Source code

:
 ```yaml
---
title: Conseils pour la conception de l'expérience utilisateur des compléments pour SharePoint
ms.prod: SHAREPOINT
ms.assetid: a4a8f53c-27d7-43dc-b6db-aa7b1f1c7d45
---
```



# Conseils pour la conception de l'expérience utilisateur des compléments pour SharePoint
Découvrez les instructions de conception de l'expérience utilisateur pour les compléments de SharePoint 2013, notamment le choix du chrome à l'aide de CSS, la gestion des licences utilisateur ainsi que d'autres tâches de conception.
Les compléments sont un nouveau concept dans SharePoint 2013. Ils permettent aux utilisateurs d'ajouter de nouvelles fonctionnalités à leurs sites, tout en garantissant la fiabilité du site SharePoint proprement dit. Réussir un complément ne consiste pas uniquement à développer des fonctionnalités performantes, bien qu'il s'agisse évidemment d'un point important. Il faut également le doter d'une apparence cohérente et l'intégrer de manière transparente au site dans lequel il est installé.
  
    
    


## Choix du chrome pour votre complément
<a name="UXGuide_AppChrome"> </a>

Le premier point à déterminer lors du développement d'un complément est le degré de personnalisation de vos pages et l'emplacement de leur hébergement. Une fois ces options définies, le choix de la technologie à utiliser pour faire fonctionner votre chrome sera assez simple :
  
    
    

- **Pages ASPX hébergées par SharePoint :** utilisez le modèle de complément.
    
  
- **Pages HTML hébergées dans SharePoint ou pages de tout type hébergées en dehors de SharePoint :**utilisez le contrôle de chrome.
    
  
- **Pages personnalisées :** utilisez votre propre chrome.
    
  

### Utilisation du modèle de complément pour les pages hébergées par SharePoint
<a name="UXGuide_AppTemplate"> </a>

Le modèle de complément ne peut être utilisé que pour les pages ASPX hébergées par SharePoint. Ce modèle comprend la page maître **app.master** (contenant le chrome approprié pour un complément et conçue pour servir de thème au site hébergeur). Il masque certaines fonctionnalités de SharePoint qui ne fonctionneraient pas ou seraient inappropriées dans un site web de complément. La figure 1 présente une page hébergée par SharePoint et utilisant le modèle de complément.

::::::::::

● EXERCISE: Report every line of the entries that carries the word "Conseils".

● FINISHED TASK:
title: Conseils pour la conception de l'expérience utilisateur des compléments pour SharePoint
# Conseils pour la conception de l'expérience utilisateur des compléments pour SharePoint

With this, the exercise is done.